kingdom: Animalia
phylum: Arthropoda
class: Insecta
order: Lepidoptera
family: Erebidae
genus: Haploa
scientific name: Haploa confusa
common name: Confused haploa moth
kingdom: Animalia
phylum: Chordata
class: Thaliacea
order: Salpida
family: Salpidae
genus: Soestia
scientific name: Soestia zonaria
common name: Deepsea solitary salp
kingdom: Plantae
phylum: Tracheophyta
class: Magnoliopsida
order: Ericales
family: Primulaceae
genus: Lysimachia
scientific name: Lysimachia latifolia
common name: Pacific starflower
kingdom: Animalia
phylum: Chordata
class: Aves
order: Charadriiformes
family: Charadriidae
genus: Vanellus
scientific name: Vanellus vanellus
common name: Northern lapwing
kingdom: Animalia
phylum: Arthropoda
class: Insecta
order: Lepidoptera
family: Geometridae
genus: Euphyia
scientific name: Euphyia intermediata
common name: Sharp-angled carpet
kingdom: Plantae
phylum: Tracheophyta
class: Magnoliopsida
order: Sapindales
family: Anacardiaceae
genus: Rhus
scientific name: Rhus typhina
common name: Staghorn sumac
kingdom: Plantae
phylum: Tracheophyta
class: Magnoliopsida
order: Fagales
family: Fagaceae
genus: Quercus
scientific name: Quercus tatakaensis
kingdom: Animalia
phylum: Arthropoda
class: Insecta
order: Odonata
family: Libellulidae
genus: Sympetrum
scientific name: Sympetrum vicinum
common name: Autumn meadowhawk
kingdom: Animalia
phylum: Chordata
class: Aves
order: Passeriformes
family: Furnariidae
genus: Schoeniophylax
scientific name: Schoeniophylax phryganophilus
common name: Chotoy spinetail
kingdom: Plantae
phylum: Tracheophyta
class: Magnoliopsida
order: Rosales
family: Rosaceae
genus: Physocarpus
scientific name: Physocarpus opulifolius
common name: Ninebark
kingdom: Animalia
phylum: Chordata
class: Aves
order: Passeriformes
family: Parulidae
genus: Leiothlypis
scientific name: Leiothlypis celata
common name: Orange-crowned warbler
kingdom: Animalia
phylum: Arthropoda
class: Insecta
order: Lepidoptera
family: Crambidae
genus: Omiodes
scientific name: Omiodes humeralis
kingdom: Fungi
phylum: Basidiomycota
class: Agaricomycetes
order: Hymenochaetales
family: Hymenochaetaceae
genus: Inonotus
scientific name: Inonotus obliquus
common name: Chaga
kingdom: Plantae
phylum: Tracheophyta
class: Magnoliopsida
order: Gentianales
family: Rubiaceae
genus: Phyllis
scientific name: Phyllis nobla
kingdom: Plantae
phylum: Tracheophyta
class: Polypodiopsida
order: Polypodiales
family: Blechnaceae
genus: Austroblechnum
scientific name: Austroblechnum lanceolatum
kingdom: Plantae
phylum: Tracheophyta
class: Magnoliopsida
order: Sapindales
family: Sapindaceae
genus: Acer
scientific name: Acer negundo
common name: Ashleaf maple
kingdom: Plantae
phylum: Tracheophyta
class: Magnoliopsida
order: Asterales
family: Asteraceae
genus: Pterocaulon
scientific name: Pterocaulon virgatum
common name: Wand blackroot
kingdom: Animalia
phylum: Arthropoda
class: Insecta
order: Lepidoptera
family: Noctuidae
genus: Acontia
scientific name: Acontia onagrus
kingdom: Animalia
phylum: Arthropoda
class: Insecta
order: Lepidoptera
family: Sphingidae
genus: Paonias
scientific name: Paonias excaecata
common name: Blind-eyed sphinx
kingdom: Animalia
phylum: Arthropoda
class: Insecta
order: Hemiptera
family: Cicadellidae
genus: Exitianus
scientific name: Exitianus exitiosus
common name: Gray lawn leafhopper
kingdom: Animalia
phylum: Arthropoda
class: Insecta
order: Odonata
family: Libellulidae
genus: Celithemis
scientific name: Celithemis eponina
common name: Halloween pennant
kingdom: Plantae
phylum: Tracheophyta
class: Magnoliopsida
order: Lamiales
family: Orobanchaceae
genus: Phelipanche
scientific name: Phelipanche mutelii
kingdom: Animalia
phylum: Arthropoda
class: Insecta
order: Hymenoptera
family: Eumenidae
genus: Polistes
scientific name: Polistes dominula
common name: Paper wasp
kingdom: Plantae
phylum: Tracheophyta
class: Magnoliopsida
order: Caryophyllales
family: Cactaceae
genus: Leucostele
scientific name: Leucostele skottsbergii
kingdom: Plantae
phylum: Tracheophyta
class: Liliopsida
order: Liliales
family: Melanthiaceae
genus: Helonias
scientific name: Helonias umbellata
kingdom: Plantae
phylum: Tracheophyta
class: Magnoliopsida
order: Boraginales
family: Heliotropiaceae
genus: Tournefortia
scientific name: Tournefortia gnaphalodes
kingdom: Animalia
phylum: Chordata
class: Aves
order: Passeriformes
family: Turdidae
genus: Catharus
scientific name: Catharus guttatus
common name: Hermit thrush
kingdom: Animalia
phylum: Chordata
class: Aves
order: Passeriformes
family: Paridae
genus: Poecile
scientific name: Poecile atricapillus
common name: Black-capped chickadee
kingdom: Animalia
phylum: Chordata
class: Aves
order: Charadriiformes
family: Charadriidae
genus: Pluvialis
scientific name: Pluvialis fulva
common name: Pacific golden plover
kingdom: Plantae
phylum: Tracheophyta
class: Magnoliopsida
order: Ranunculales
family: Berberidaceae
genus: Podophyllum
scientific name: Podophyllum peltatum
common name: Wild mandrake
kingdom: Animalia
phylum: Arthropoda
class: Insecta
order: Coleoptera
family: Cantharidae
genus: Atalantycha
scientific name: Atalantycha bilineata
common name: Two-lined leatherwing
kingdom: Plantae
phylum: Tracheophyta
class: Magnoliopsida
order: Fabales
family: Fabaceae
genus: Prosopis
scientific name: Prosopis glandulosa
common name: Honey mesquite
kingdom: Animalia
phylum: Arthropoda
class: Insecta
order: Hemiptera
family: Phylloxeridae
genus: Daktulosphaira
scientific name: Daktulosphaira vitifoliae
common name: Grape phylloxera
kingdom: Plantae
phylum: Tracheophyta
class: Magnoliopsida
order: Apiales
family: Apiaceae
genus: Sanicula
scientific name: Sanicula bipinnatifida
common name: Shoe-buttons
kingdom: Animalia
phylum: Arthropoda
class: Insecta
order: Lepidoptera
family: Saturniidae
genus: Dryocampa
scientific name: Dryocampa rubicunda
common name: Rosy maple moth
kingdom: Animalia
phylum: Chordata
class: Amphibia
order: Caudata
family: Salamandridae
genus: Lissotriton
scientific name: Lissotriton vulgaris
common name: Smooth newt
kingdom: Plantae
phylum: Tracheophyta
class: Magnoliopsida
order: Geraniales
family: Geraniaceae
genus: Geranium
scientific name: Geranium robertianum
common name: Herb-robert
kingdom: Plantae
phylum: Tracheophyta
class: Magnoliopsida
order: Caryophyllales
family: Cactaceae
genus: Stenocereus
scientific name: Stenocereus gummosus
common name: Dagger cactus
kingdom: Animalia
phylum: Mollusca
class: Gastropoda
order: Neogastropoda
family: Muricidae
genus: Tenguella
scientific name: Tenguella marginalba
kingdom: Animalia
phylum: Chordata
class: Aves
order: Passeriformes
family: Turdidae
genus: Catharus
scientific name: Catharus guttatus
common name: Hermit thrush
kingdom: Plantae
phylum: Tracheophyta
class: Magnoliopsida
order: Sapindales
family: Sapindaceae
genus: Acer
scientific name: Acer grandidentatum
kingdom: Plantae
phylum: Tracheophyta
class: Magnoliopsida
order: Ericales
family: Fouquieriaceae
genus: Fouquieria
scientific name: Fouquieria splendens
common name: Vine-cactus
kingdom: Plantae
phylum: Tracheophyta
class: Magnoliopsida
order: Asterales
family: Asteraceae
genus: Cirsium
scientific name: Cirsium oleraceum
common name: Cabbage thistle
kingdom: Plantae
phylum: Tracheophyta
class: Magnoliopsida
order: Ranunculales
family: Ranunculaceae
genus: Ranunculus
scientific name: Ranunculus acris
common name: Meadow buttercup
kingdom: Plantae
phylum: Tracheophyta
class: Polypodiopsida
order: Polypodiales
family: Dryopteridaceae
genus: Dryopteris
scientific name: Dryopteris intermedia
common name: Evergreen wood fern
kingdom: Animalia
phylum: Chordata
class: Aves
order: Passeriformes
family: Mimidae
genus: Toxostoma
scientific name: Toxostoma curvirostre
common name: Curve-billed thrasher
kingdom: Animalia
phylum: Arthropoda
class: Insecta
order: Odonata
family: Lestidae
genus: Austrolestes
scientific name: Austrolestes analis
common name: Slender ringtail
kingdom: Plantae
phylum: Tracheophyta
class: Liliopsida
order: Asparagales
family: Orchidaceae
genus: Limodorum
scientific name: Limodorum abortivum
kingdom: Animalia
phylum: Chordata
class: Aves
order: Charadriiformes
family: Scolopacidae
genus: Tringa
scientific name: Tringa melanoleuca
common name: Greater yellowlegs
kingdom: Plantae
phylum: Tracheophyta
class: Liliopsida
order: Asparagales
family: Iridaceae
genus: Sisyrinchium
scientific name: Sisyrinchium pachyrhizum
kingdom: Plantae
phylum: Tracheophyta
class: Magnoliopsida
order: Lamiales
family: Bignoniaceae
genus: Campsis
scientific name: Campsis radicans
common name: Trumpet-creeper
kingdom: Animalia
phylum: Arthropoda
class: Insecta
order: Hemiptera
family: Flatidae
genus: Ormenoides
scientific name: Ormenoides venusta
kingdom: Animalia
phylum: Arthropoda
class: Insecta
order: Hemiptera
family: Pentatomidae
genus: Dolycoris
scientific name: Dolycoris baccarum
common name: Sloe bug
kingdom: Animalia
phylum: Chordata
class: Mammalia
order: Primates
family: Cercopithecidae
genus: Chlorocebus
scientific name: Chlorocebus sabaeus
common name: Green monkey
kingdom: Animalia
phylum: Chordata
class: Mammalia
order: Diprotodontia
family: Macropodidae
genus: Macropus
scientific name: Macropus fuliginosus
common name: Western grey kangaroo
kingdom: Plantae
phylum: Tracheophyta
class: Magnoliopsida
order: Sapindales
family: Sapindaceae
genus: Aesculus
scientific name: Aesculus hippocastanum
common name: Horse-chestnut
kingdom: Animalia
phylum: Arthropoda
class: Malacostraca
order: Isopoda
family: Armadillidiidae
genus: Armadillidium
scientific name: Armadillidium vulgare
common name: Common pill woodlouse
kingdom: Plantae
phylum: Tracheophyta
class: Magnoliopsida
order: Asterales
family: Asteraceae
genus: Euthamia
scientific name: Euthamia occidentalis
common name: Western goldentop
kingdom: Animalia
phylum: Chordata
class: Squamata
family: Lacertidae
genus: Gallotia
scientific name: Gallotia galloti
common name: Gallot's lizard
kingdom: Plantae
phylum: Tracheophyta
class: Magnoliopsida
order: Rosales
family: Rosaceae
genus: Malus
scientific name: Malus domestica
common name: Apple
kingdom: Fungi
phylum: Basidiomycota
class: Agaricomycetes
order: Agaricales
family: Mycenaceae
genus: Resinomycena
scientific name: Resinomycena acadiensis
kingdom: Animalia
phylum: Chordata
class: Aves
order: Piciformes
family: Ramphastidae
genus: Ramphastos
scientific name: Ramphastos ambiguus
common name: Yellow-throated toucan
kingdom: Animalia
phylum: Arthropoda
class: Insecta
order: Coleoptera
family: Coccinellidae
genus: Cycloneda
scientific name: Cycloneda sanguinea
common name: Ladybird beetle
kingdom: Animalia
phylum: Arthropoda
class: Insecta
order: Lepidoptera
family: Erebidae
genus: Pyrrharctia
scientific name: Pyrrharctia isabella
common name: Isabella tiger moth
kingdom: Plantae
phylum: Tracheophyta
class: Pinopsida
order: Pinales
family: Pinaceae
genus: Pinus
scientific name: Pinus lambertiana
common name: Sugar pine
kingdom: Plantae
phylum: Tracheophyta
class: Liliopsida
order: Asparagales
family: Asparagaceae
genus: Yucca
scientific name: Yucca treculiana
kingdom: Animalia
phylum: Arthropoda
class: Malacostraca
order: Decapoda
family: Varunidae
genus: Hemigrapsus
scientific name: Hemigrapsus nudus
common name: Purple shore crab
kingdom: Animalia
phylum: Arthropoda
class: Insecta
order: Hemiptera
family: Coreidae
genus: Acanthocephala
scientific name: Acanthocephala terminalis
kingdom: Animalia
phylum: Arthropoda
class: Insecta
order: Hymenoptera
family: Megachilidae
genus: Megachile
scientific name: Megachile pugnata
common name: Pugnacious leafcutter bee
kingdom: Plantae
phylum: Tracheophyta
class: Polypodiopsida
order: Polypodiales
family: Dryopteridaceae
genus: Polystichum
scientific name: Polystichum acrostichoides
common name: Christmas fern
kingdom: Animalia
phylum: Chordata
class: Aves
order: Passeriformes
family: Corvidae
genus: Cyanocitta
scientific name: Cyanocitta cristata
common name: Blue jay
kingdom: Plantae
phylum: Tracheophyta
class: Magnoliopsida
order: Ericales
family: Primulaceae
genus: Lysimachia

┄┄┄┄┄┄┄┄┄┄┄┄┄┄┄┄┄┄┄┄

*PROBLEM TO WORK ON*: Can you arrange everything in the listing above, from the line containing "scientific name: Acontia onagrus" down to the line containing "family: Orobanchaceae", both included, as a numbered list with blank lines left out?

*CORRECT ANSWER*:
1. scientific name: Acontia onagrus
2. kingdom: Animalia
3. phylum: Arthropoda
4. class: Insecta
5. order: Lepidoptera
6. family: Sphingidae
7. genus: Paonias
8. scientific name: Paonias excaecata
9. common name: Blind-eyed sphinx
10. kingdom: Animalia
11. phylum: Arthropoda
12. class: Insecta
13. order: Hemiptera
14. family: Cicadellidae
15. genus: Exitianus
16. scientific name: Exitianus exitiosus
17. common name: Gray lawn leafhopper
18. kingdom: Animalia
19. phylum: Arthropoda
20. class: Insecta
21. order: Odonata
22. family: Libellulidae
23. genus: Celithemis
24. scientific name: Celithemis eponina
25. common name: Halloween pennant
26. kingdom: Plantae
27. phylum: Tracheophyta
28. class: Magnoliopsida
29. order: Lamiales
30. family: Orobanchaceae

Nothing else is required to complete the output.